--- Source extract ---

Novo Nordisk's stock suffered its biggest one-day slide on record after its latest obesity drug trial disappointed investors hoping for another blockbuster weight-loss drug.

The Ozempic-maker's stock plunged 21% to trade at $82.03 per share shortly after the opening bell on Friday morning, hitting its lowest level in over a year.

The losses come after the Danish drugmaker published a highly-anticipated study on its experimental obesity drug CagriSema.

The results showed that the drug helped participants lose an average of 22.7% of their weight after taking it for over a year, below the drugmaker's expectations for 25% weight loss.

The two-drug treatment combines semaglutide, the appetite-suppressing active ingredient in the company's blockbuster weight loss drugs Ozempic and Wegovy, with cagrilintide, an experimental drug that targets a gut hormone called amylin to make people feel full while eating.

The company had hoped combining the two could help patients lose even more weight than the already popular Ozempic and Wegovy drugs.

Investors and analysts eagerly awaited the data as a gauge of Novo Nordisk's position in the competitive market for weight-loss drugs.

Analysts say the results show CagriSema isn't likely to surpass Eli Lilly's Zepbound, a drug that led to a similar average weight loss of almost 23% in clinical trials but that's easier to manufacture.

Eli Lilly's stock rose on the news, up more than 5% in early Friday trades.

"We expect LLY shares to be strong today," Citi analyst Geoff Meacham wrote in a Friday note, adding, "This is nearly a best-case scenario for Lilly's tirzepatide (20.9% weight loss) given Novo's and the Street's expectations for a target that could have eroded Lilly's market share in higher BMI patients."

Meacham said the Eli Lilly's tirzepatide—sold under the names Zepbound for weight loss and Mounjaro for diabetes—has significant upside given its small discontinuation rate and strong efficacy, which should allow it to sustain and grow market share. The analysts have a price target of $1250 on the stock, implying 55% upside from current levels.

---

Exercises to complete
[1] Reproduce the passage of the CagriSema article that starts at the words "The Ozempic-maker's stock" and ends after the words "25% weight loss.".
[2] Answer these questions from the CagriSema article:
(a) By what percentage did Novo Nordisk's stock plunge shortly after Friday's opening bell?
(b) Which gut hormone does cagrilintide target?
(c) What price target do the analysts set on Eli Lilly's stock?

--- Records ---

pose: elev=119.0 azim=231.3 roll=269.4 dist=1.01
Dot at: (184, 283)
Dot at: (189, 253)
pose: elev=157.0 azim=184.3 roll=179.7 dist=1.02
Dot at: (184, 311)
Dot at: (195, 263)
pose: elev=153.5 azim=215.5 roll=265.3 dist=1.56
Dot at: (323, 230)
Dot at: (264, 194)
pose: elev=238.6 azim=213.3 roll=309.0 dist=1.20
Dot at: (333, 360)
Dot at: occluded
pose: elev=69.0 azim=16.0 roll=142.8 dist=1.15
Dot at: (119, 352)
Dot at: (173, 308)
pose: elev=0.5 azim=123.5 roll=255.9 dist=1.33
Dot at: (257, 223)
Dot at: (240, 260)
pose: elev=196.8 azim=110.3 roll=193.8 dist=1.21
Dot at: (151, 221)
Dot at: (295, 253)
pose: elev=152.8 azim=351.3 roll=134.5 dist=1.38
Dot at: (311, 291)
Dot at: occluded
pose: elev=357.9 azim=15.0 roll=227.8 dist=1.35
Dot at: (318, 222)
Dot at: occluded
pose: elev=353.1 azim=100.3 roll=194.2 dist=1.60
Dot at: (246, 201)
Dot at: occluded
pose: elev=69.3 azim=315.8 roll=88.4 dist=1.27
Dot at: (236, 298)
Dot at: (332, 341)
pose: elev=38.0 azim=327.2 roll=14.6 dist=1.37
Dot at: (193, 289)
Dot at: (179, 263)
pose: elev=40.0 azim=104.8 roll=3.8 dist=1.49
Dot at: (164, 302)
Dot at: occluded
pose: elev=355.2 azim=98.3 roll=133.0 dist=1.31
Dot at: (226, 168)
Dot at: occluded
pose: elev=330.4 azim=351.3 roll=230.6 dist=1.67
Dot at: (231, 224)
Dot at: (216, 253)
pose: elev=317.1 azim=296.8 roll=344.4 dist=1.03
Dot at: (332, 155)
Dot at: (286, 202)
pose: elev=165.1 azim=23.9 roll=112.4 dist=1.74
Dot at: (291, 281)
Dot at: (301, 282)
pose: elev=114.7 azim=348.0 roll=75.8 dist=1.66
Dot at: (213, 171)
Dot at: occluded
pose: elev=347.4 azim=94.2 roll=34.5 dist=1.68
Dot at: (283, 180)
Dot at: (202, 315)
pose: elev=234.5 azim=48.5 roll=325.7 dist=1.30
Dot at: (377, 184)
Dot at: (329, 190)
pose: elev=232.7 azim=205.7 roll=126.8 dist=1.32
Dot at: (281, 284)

---

Task-by-task outputs
[1]
The Ozempic-maker's stock plunged 21% to trade at $82.03 per share shortly after the opening bell on Friday morning, hitting its lowest level in over a year.

The losses come after the Danish drugmaker published a highly-anticipated study on its experimental obesity drug CagriSema.

The results showed that the drug helped participants lose an average of 22.7% of their weight after taking it for over a year, below the drugmaker's expectations for 25% weight loss.

[2]
(a) 21%
(b) Amylin
(c) $1250